(Source records)

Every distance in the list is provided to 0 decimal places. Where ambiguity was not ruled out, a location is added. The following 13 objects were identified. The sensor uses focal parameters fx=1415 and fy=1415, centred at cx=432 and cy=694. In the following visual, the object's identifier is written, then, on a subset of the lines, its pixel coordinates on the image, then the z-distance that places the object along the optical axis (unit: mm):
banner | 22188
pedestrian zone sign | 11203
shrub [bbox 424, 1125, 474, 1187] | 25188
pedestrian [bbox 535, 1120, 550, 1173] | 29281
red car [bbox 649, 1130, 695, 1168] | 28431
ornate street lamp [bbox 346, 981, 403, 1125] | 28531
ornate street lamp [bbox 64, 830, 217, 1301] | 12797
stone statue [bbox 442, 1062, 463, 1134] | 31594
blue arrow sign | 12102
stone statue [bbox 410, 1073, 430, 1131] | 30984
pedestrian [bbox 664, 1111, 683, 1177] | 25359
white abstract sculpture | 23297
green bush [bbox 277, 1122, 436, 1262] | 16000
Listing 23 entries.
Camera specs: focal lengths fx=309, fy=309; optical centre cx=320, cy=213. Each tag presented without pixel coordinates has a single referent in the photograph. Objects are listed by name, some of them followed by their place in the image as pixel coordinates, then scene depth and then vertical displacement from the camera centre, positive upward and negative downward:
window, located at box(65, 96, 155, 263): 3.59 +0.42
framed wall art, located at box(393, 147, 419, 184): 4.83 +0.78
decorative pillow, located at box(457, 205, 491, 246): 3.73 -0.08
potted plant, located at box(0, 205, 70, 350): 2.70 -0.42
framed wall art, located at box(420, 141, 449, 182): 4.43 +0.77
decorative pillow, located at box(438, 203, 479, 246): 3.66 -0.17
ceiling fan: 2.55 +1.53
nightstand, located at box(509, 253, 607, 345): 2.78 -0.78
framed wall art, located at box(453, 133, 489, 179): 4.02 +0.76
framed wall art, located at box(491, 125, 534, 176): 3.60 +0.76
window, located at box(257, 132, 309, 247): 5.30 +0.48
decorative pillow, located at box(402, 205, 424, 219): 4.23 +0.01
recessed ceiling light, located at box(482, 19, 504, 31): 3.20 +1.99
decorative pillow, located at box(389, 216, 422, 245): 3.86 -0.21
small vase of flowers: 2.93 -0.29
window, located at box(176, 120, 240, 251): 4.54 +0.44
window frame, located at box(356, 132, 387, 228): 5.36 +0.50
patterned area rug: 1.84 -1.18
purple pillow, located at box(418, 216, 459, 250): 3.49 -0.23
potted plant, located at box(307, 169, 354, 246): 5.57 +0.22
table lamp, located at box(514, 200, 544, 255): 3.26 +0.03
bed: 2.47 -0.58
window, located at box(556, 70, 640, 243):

• Brief:
The entries above need to be repeated in full, exactly as written.

• Final answer:
Every distance in the list is provided to 0 decimal places. Where ambiguity was not ruled out, a location is added. The following 13 objects were identified. The sensor uses focal parameters fx=1415 and fy=1415, centred at cx=432 and cy=694. In the following visual, the object's identifier is written, then, on a subset of the lines, its pixel coordinates on the image, then the z-distance that places the object along the optical axis (unit: mm):
banner | 22188
pedestrian zone sign | 11203
shrub [bbox 424, 1125, 474, 1187] | 25188
pedestrian [bbox 535, 1120, 550, 1173] | 29281
red car [bbox 649, 1130, 695, 1168] | 28431
ornate street lamp [bbox 346, 981, 403, 1125] | 28531
ornate street lamp [bbox 64, 830, 217, 1301] | 12797
stone statue [bbox 442, 1062, 463, 1134] | 31594
blue arrow sign | 12102
stone statue [bbox 410, 1073, 430, 1131] | 30984
pedestrian [bbox 664, 1111, 683, 1177] | 25359
white abstract sculpture | 23297
green bush [bbox 277, 1122, 436, 1262] | 16000
Listing 23 entries.
Camera specs: focal lengths fx=309, fy=309; optical centre cx=320, cy=213. Each tag presented without pixel coordinates has a single referent in the photograph. Objects are listed by name, some of them followed by their place in the image as pixel coordinates, then scene depth and then vertical displacement from the camera centre, positive upward and negative downward:
window, located at box(65, 96, 155, 263): 3.59 +0.42
framed wall art, located at box(393, 147, 419, 184): 4.83 +0.78
decorative pillow, located at box(457, 205, 491, 246): 3.73 -0.08
potted plant, located at box(0, 205, 70, 350): 2.70 -0.42
framed wall art, located at box(420, 141, 449, 182): 4.43 +0.77
decorative pillow, located at box(438, 203, 479, 246): 3.66 -0.17
ceiling fan: 2.55 +1.53
nightstand, located at box(509, 253, 607, 345): 2.78 -0.78
framed wall art, located at box(453, 133, 489, 179): 4.02 +0.76
framed wall art, located at box(491, 125, 534, 176): 3.60 +0.76
window, located at box(257, 132, 309, 247): 5.30 +0.48
decorative pillow, located at box(402, 205, 424, 219): 4.23 +0.01
recessed ceiling light, located at box(482, 19, 504, 31): 3.20 +1.99
decorative pillow, located at box(389, 216, 422, 245): 3.86 -0.21
small vase of flowers: 2.93 -0.29
window, located at box(176, 120, 240, 251): 4.54 +0.44
window frame, located at box(356, 132, 387, 228): 5.36 +0.50
patterned area rug: 1.84 -1.18
purple pillow, located at box(418, 216, 459, 250): 3.49 -0.23
potted plant, located at box(307, 169, 354, 246): 5.57 +0.22
table lamp, located at box(514, 200, 544, 255): 3.26 +0.03
bed: 2.47 -0.58
window, located at box(556, 70, 640, 243):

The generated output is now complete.